• _What the exercise asks_:
Where does the string "size" appear? Copy every line of the entries below that holds it.

(Document layout detection data)
Content starts

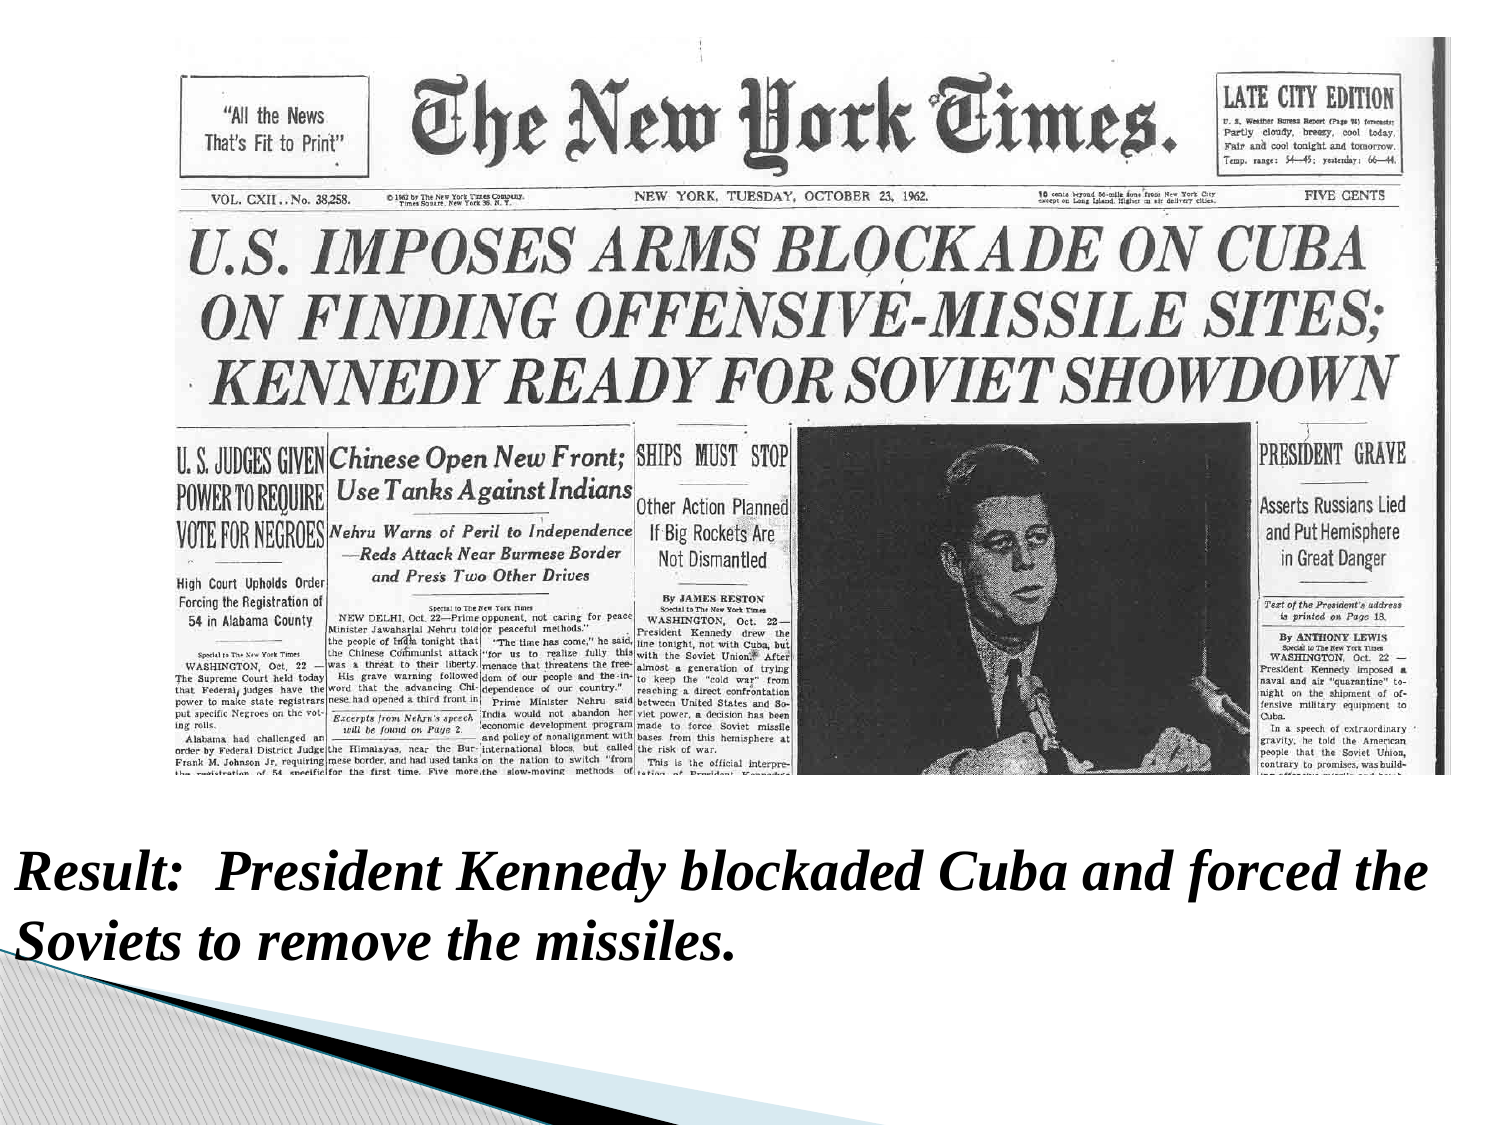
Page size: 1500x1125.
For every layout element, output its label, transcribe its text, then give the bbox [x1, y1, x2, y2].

text_box Result: President Kennedy blockaded Cuba and forced the Soviets to remove the missiles. [0, 824, 1500, 980]
picture [174, 37, 1452, 776]
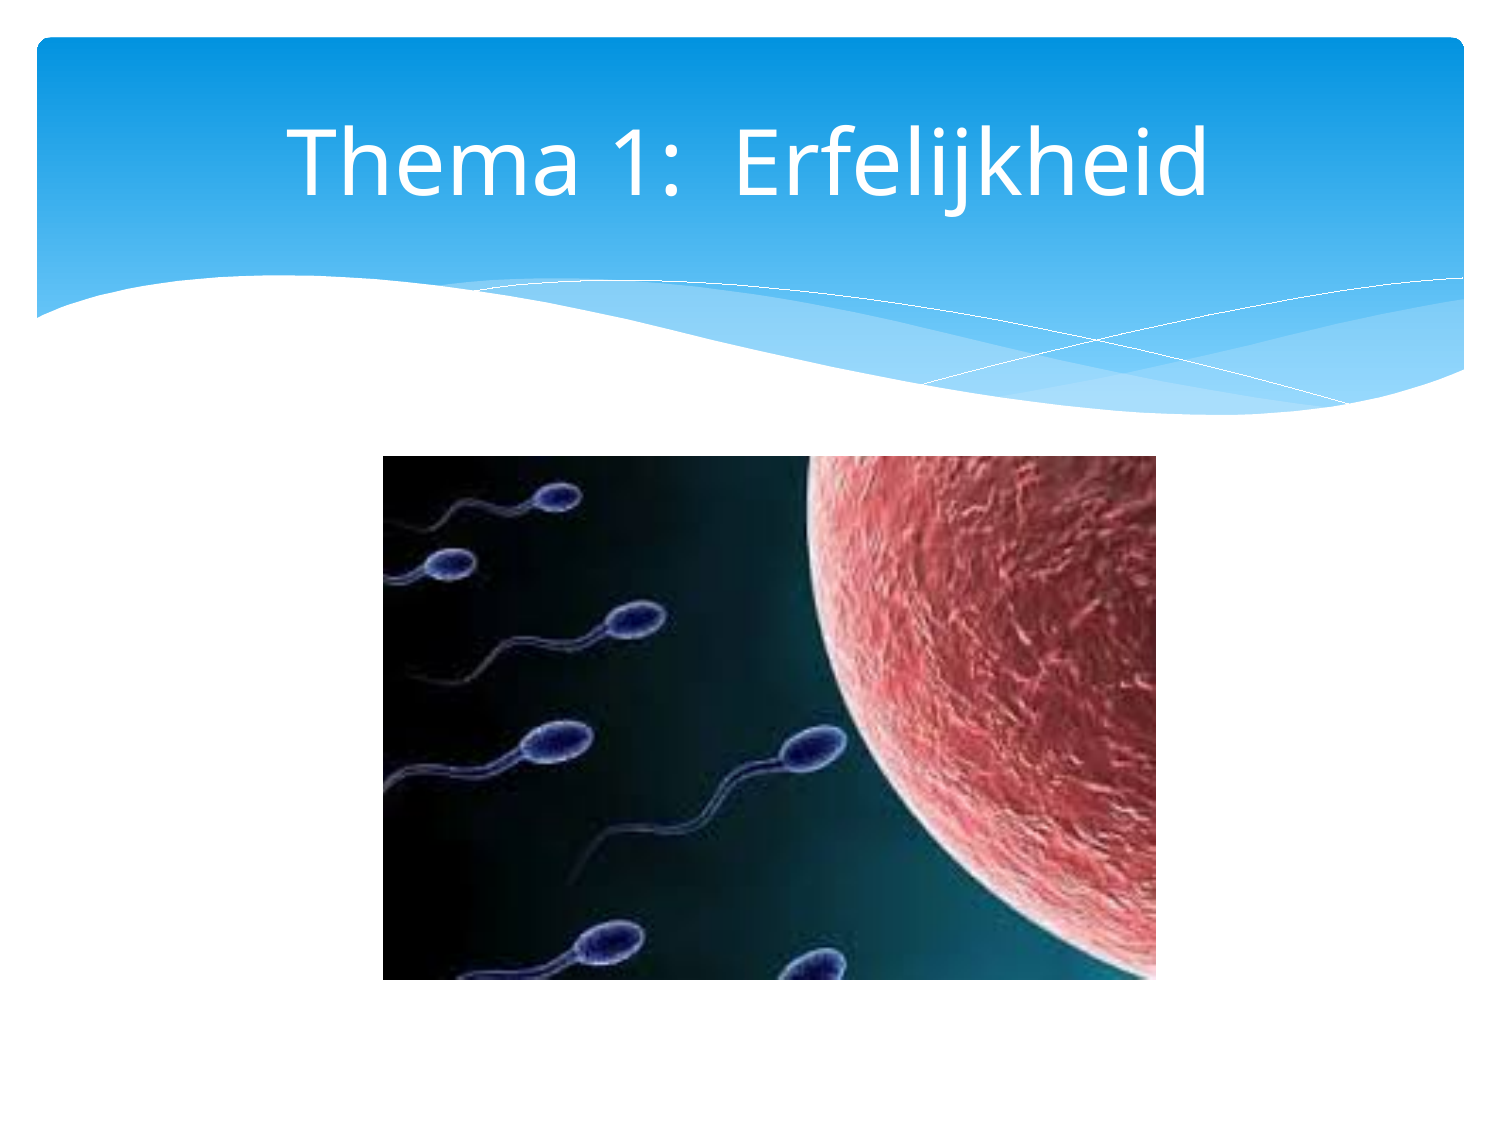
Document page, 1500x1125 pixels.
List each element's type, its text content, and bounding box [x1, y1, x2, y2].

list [383, 455, 1156, 980]
title Thema 1: Erfelijkheid [75, 55, 1425, 261]
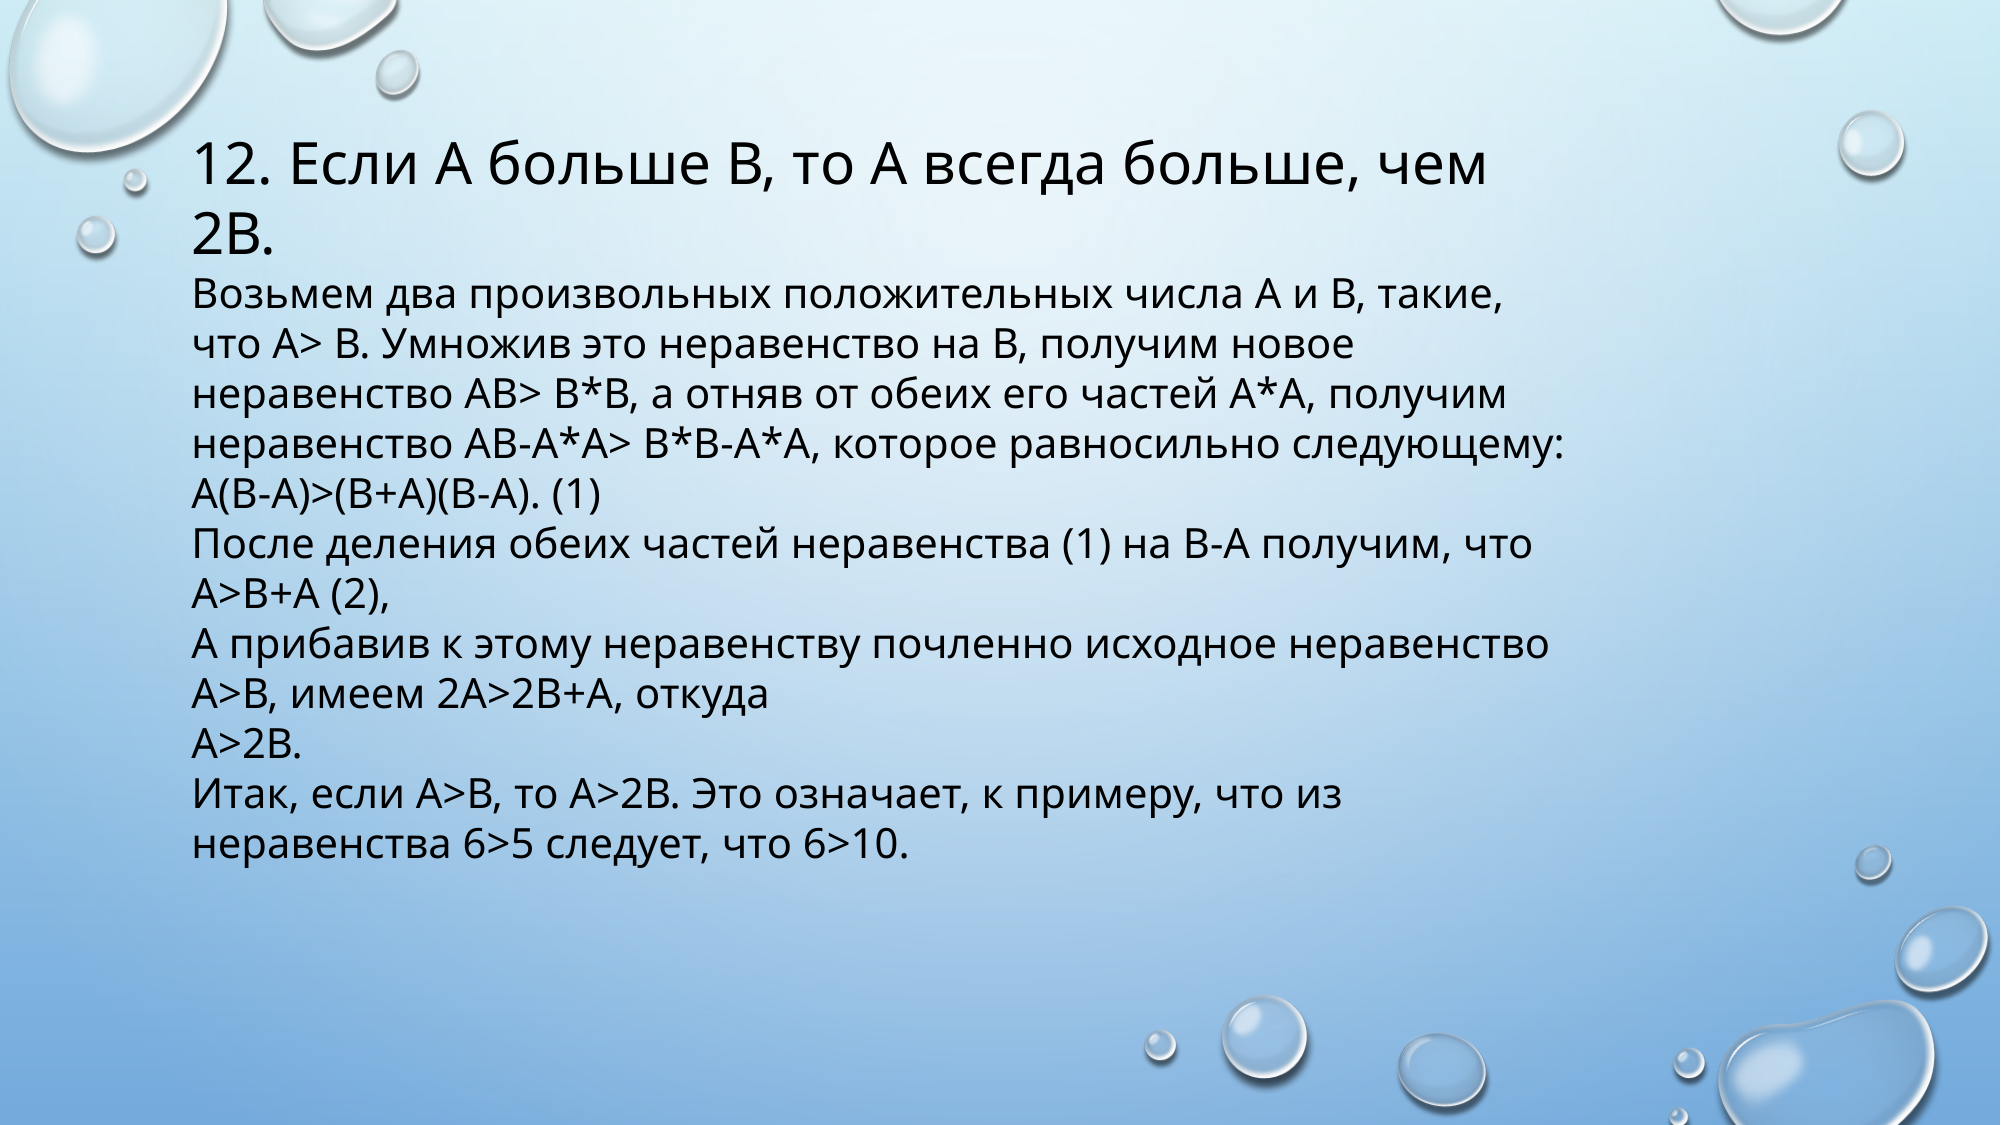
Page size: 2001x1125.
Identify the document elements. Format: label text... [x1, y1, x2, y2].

text_box 12. Если А больше В, то А всегда больше, чем 2В. Возьмем два произвольных положительных числа А и В, такие, что А> В. Умножив это неравенство на В, получим новое неравенство АВ> В*В, а отняв от обеих его частей А*А, получим неравенство АВ-А*А> В*В-А*А, которое равносильно следующему: А(В-А)>(В+А)(В-А). (1) После деления обеих частей неравенства (1) на В-А получим, что А>В+А (2), А прибавив к этому неравенству почленно исходное неравенство А>В, имеем 2А>2В+А, откуда А>2В. Итак, если А>В, то А>2В. Это означает, к примеру, что из неравенства 6>5 следует, что 6>10. [176, 118, 1593, 874]
picture [0, 0, 2000, 1125]
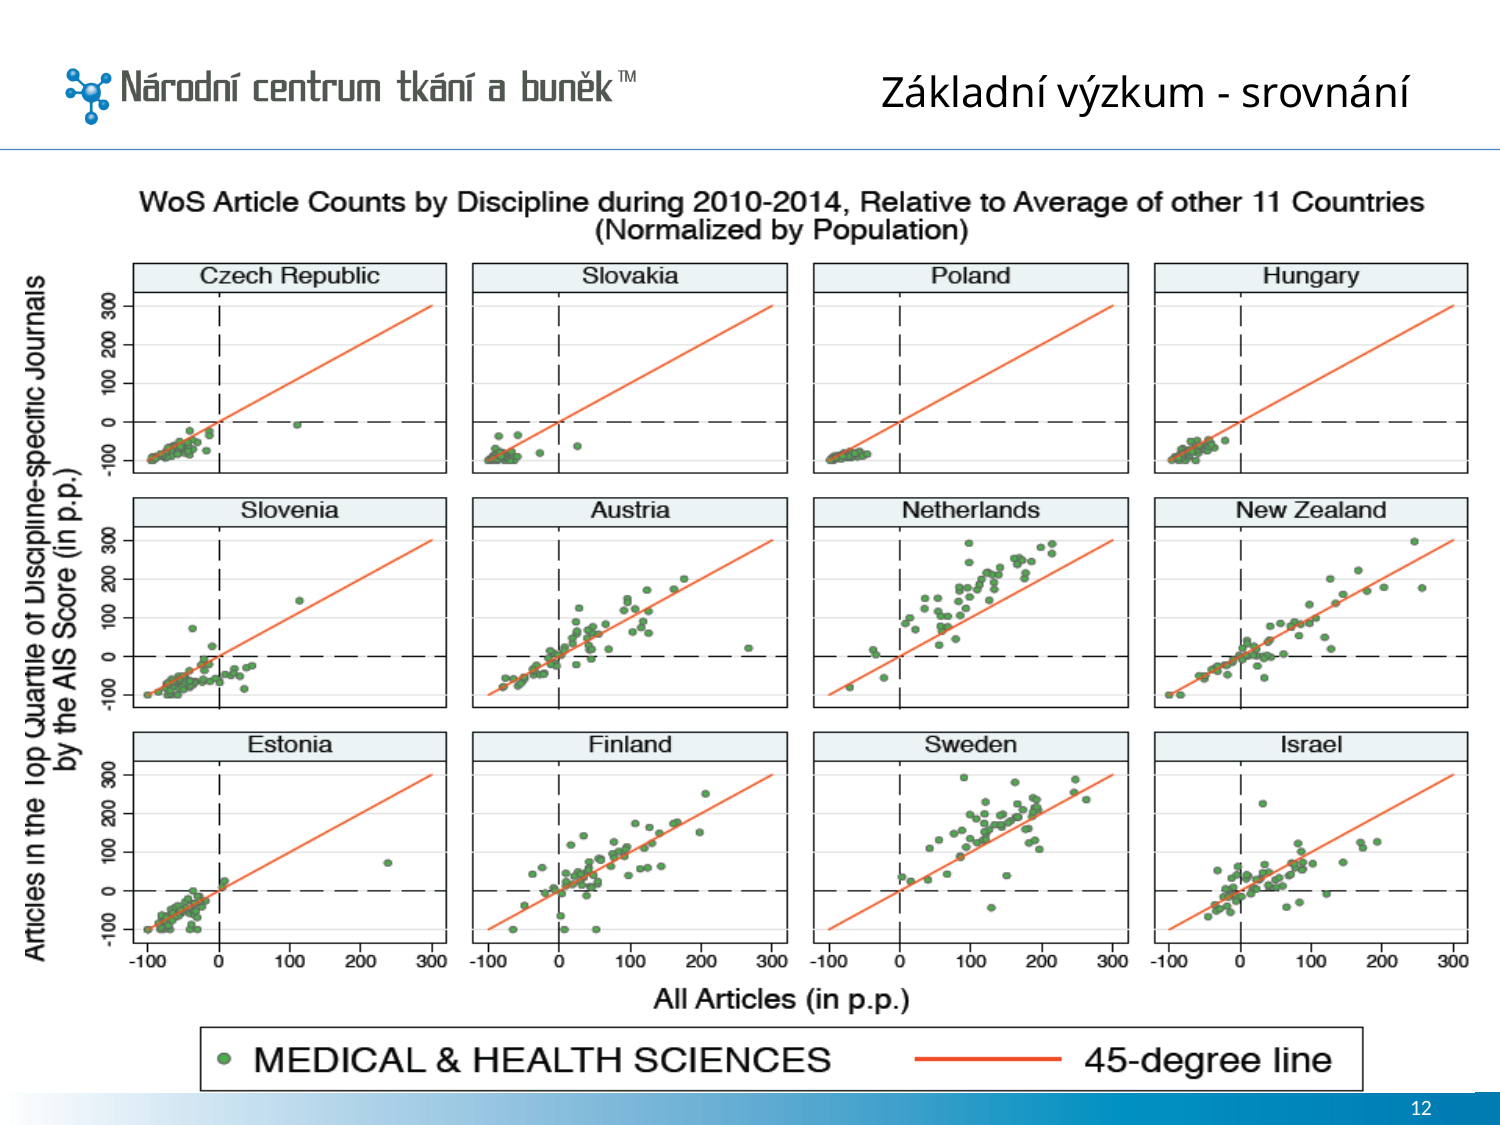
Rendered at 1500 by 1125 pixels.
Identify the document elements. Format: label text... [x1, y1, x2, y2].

Content ends

• _Solution to the exercise_:
Page size: 1500x1125.
Page size: 2001x1125.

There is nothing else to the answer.